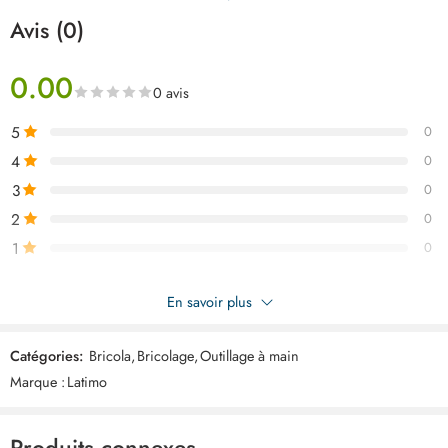
Avis (0)
0.00
0 avis
5
0
4
0
3
0
2
0
1
0
Soyez le premier à donner votre avis sur “Latimo Couteau de
En savoir plus
grattage ART02979”
Catégories:
Bricola
,
Bricolage
,
Outillage à main
Commentaires
Marque :
Latimo
Il n'y a pas encore de critiques.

Prompt: Locate every line in the items above that contains the word "Latimo", and copy each such line in full.

Result below:
Soyez le premier à donner votre avis sur “Latimo Couteau de
Latimo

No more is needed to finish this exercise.